The International Workshop on Graph Computation Models aims at bringing together researchers interested in all aspects of computation models based on graphs and graph transformation. It promotes the cross-fertilizing exchange of ideas and experiences among young and senior researchers from different communities who are interested in the foundations, applications, and implementations of graph computation models and related areas.
Previous editions of the GCM series were held in Natal, Brazil (GCM 2006), in Leicester, UK (GCM 2008), in Enschede, The Netherlands (GCM 2010), in Bremen, Germany (GCM 2012), in York, UK (GCM 2014), in L’Aquila, Italy (GCM 2015), in Wien, Austria (GCM 2016), in Marburg, Germany (GCM 2017), in Toulouse, France (GCM 2018), in Eindhoven, The Netherlands (GCM 2019), online (GCM 2020 and GCM 2021), and in Nantes, France (GCM 2022).
Call for Papers
GCM 2023 solicits papers on all aspects of graph computation models. This includes, but is not limited to the following topics:
- Models of graph transformation
- Analysis and verification of graph transformation systems
- Parallel, concurrent, and distributed graph transformation
- Term graph rewriting
- Formal graph languages
- Graph-based programming models and visual programming
- Program analysis and transformation
- Graph-based machine learning, including graph neural networks and models of rule inference
- Model-driven engineering and model transformation
- Evolutionary computation; software architectures, validation and evolution
- Graph-based security models
- Workflow and business processes
- Social network analysis
- Bioinformatics and computational chemistry
- Quantum computing
- Case studies
Authors are invited to submit papers in three possible categories:
(1) Regular papers of at most 16 pages describing innovative contributions.

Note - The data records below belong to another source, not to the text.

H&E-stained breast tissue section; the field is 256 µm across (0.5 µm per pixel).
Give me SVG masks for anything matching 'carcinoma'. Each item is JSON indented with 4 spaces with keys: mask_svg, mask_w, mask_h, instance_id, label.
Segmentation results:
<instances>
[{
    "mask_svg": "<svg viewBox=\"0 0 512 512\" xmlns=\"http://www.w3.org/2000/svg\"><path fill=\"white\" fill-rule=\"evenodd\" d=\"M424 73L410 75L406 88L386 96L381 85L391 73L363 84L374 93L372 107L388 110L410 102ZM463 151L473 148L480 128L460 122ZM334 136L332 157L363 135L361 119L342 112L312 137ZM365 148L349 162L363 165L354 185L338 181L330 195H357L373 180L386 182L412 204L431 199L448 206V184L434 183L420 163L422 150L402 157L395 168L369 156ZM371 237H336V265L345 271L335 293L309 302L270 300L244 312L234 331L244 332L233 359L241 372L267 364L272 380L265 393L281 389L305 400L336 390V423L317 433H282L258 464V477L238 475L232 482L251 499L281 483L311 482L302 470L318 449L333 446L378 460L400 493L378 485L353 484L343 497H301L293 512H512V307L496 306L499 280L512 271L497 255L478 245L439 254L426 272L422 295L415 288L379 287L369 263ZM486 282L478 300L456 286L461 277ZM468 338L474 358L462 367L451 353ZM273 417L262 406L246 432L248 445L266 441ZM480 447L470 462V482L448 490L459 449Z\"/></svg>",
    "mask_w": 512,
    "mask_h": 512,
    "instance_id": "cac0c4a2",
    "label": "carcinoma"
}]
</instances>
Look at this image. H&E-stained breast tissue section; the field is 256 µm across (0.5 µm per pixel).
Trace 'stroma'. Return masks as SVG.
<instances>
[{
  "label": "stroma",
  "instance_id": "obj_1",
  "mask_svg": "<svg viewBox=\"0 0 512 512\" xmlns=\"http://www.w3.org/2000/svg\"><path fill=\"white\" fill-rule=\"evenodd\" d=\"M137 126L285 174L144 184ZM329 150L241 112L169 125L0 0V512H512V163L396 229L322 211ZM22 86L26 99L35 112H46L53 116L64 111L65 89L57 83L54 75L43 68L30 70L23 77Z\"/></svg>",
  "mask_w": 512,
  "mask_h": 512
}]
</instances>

(2) Short papers (work in progress, system descriptions, or position papers) of 6 to 12 pages.
(3) Short announcements of 1 or 2 pages, to be presented as lightning talks of 5 minutes.

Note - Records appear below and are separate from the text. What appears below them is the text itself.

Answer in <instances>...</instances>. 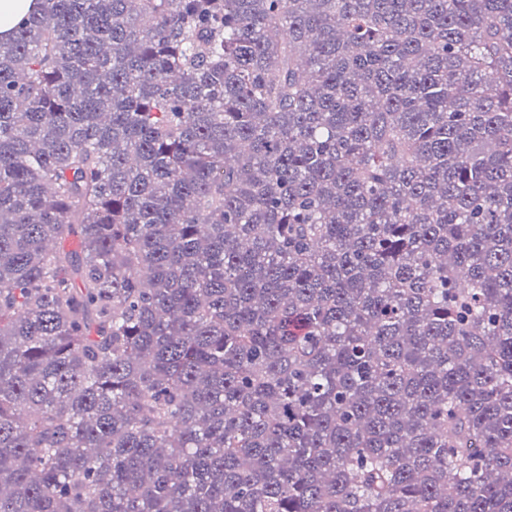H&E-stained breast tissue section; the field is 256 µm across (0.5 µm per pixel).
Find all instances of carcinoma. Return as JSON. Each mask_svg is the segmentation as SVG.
<instances>
[{
	"instance_id": "obj_1",
	"label": "carcinoma",
	"mask_w": 512,
	"mask_h": 512,
	"mask_svg": "<svg viewBox=\"0 0 512 512\" xmlns=\"http://www.w3.org/2000/svg\"><path fill=\"white\" fill-rule=\"evenodd\" d=\"M37 2L0 512H512V0Z\"/></svg>"
}]
</instances>
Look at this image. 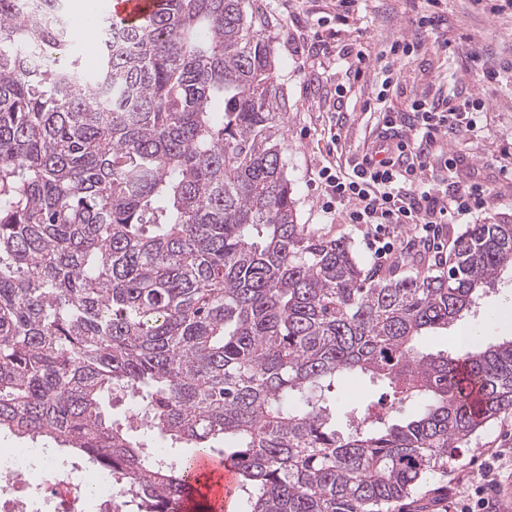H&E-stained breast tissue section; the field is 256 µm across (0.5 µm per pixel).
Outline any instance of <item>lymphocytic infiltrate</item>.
Here are the masks:
<instances>
[{
    "label": "lymphocytic infiltrate",
    "mask_w": 512,
    "mask_h": 512,
    "mask_svg": "<svg viewBox=\"0 0 512 512\" xmlns=\"http://www.w3.org/2000/svg\"><path fill=\"white\" fill-rule=\"evenodd\" d=\"M485 109L484 95L459 93L436 104L415 99L406 113H385L377 149L365 153L352 173L332 166L318 169L322 212L340 209L348 223L371 227L381 256L394 249L386 233L390 224L413 225L424 243H431L436 225L456 223L484 208L493 196L489 186L471 182L444 200L416 184L438 140L474 130Z\"/></svg>",
    "instance_id": "f902f5d3"
}]
</instances>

Papers in PDF format should be submitted electronically via the EasyChair system site. Submissions must use the EPTCS LaTeX style. Simultaneous submission to other conferences with proceedings, as well as submission of material that has already been published elsewhere is not allowed for regular and short papers. The page limits include references. An optional appendix may be added if this is useful for the reviewing process. If a short announcement extensively draws on already published work, a copy of that work is to be attached to the submission.

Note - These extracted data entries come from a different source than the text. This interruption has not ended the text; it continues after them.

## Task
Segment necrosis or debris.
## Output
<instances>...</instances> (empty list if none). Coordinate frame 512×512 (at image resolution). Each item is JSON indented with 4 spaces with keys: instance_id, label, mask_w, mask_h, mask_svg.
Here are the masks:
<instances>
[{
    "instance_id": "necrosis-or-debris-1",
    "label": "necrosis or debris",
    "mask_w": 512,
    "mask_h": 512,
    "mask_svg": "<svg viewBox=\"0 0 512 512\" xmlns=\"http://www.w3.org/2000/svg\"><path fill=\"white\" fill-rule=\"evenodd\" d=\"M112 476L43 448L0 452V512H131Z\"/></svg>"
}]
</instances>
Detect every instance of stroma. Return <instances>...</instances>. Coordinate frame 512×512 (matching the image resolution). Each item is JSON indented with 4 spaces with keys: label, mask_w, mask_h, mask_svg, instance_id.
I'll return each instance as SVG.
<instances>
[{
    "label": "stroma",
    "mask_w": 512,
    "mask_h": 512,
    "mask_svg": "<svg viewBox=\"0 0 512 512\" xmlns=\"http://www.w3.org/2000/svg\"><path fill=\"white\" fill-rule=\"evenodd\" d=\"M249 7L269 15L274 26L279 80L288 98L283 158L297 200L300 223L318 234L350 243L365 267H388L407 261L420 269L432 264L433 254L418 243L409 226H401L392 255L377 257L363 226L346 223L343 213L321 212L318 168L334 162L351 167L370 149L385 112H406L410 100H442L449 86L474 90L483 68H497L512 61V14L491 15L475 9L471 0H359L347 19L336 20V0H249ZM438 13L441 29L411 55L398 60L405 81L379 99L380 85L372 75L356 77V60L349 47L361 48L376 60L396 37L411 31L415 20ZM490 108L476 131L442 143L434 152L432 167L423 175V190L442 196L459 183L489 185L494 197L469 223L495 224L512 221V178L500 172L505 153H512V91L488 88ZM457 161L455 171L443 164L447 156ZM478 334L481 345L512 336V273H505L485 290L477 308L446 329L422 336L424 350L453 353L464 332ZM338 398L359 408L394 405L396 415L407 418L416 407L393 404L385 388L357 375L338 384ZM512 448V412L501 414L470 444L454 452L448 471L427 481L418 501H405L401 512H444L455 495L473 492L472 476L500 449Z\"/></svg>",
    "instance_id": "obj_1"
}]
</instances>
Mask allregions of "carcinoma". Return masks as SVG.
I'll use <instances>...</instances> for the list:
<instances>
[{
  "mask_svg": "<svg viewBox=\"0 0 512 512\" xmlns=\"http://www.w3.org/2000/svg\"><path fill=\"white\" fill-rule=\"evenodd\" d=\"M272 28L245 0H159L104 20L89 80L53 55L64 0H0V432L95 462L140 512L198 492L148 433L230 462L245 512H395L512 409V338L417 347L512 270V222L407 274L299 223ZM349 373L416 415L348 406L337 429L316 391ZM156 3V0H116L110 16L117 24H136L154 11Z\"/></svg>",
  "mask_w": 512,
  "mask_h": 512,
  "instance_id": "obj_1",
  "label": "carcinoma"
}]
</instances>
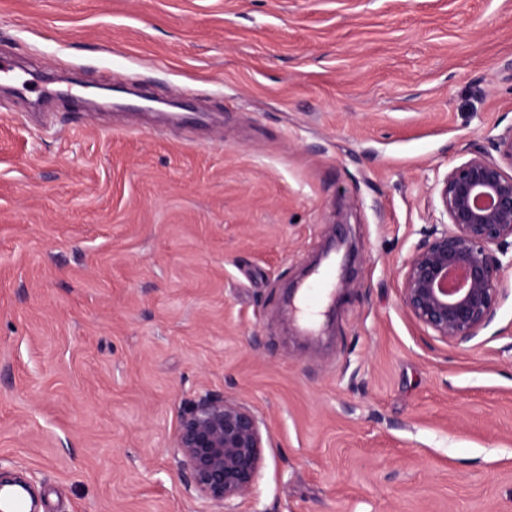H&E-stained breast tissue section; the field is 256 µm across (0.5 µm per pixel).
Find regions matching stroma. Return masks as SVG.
Masks as SVG:
<instances>
[{"mask_svg": "<svg viewBox=\"0 0 512 512\" xmlns=\"http://www.w3.org/2000/svg\"><path fill=\"white\" fill-rule=\"evenodd\" d=\"M0 478L43 512L190 497L181 412L263 423L235 512H512V265L452 343L401 301L437 184L512 127V0H0ZM223 126L141 130L105 79ZM355 246L320 335L286 289Z\"/></svg>", "mask_w": 512, "mask_h": 512, "instance_id": "35a3bbf8", "label": "stroma"}]
</instances>
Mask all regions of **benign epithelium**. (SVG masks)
<instances>
[{"mask_svg":"<svg viewBox=\"0 0 512 512\" xmlns=\"http://www.w3.org/2000/svg\"><path fill=\"white\" fill-rule=\"evenodd\" d=\"M499 159L480 150L452 168L438 191L441 215L404 265L401 300L447 342H463L493 316L499 254L512 239V127L498 136ZM186 491L231 506L246 498L263 462L262 421L247 406L205 393L184 409L175 437Z\"/></svg>","mask_w":512,"mask_h":512,"instance_id":"7a95c632","label":"benign epithelium"}]
</instances>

All submissions will be reviewed by the program committee; short announcements will undergo a lightweight review and mainly be assessed for their potential to stir discussion on future research of the community. Electronic proceedings will be available at the time of the workshop. The authors of selected (regular and short) papers will be invited to submit revised versions for the post-proceedings. The latter will likely appear in the Electronic Proceedings in Theoretical Computer Science (EPTCS) (confirmation pending).